:: Your assignment ::
Can you pull every line of text out of the data below, unchanged and in order, while leaving the pictures out?

:: Study material ::
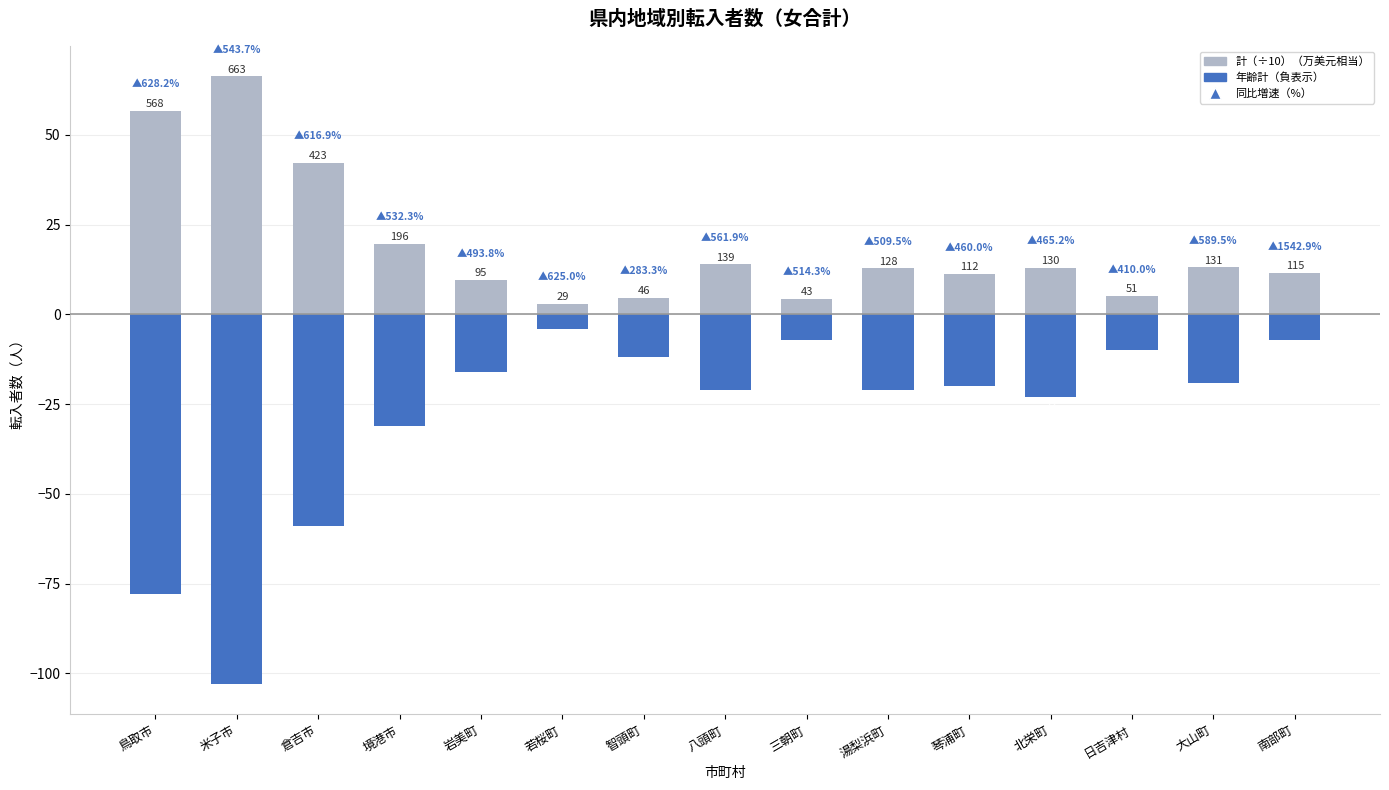

What is the label of the 14th bar from the right?

米子市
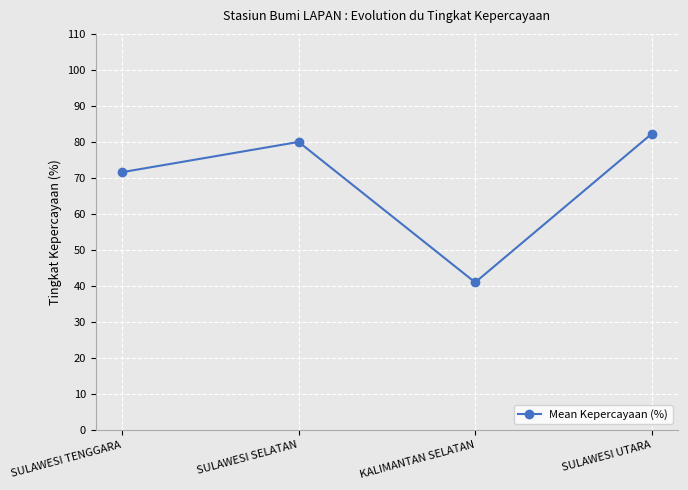

Which has a higher value, SULAWESI SELATAN or KALIMANTAN SELATAN?

SULAWESI SELATAN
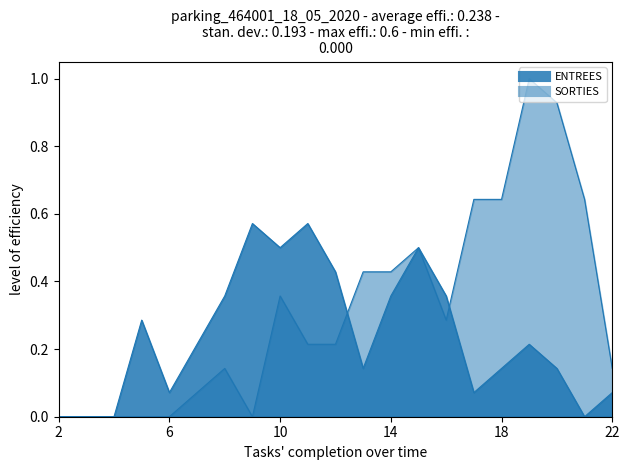

List the series in order of their peak value, highest first.

SORTIES, ENTREES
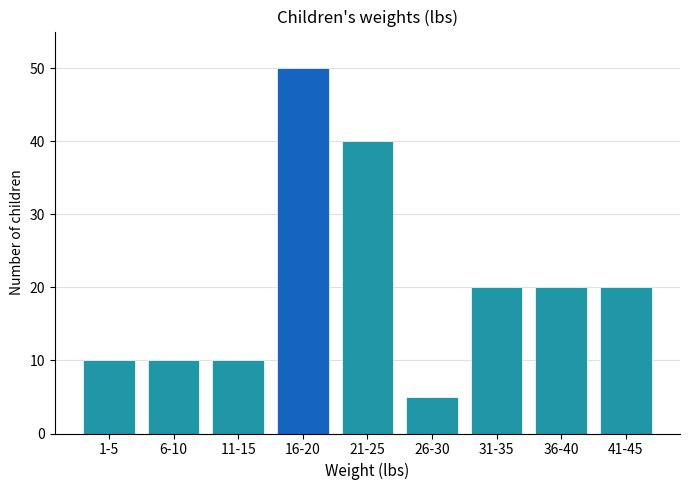

Reading right to left, extract all data points from this chart.

20	20	20	5	40	50	10	10	10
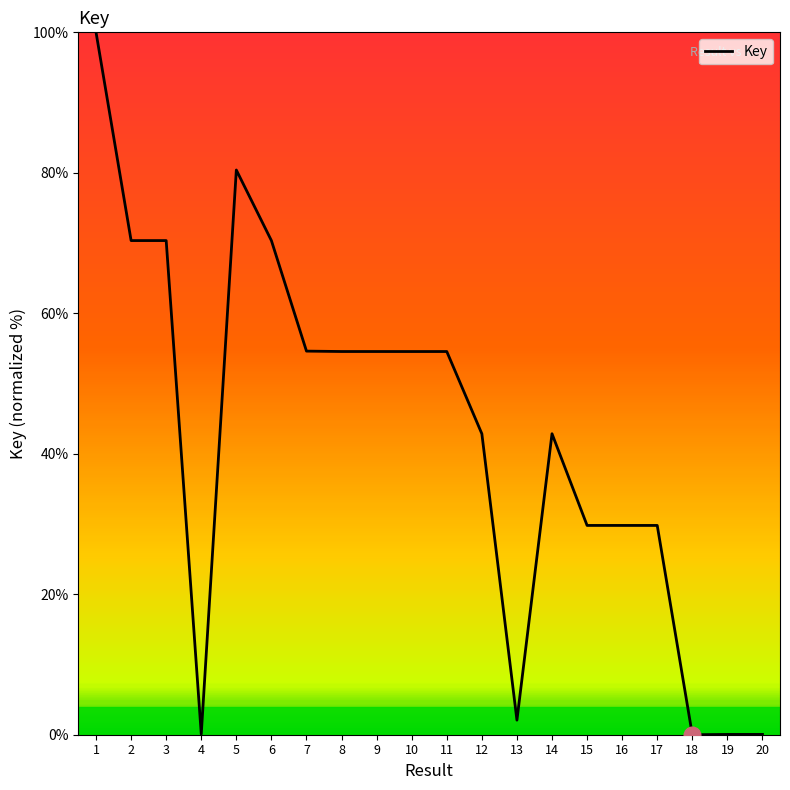

What is the ratio of the value at 16 to the value at 11?

0.5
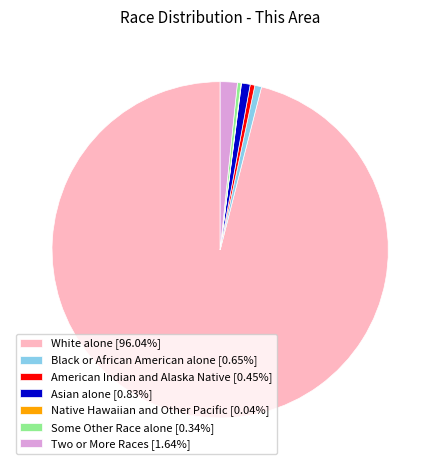

Does any single category account for the majority?

Yes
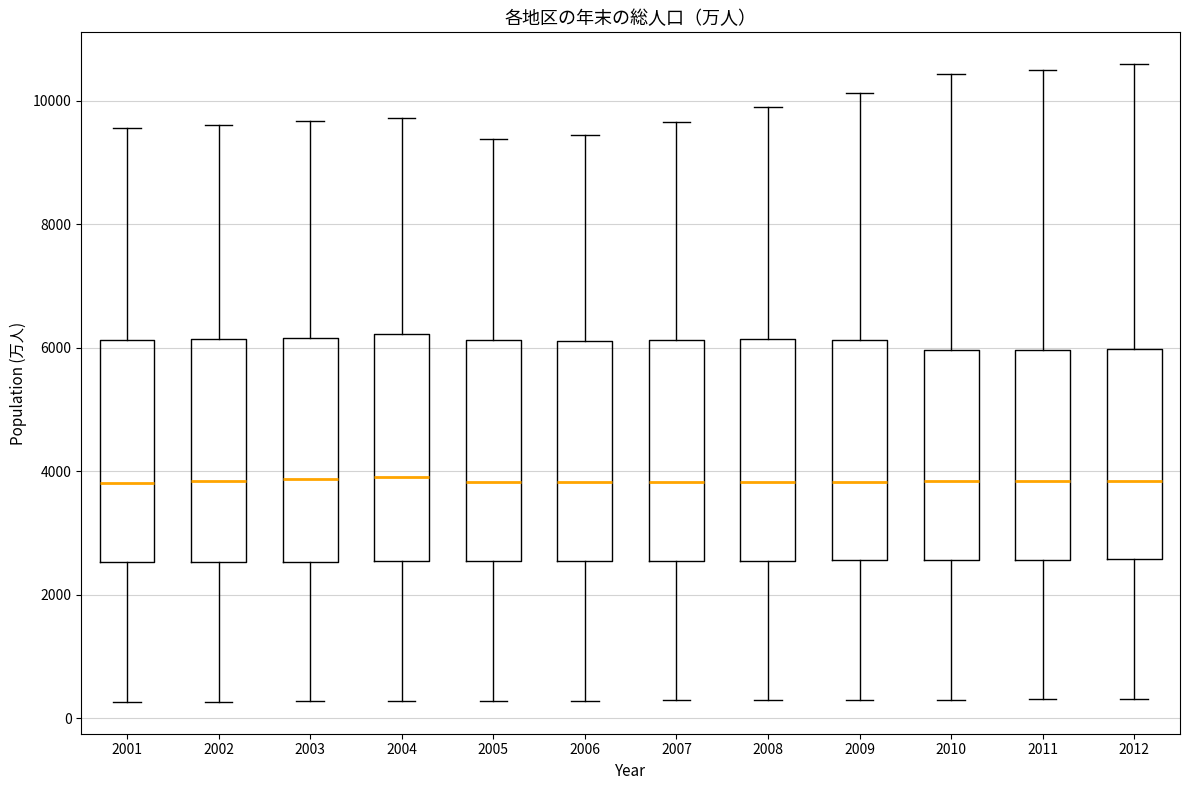

Where does the upper whisker of the box at x = 2012 end on the y-axis? The values are not printed on the chart, so give them approximately, as read against the axis.

10600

:: Solution to the problem ::
What is the label of the 14th bar from the right?

米子市

Which has a higher value, SULAWESI SELATAN or KALIMANTAN SELATAN?

SULAWESI SELATAN

List the series in order of their peak value, highest first.

SORTIES, ENTREES

Reading right to left, extract all data points from this chart.

20	20	20	5	40	50	10	10	10

What is the ratio of the value at 16 to the value at 11?

0.5

Does any single category account for the majority?

Yes

Where does the upper whisker of the box at x = 2012 end on the y-axis? The values are not printed on the chart, so give them approximately, as read against the axis.

10600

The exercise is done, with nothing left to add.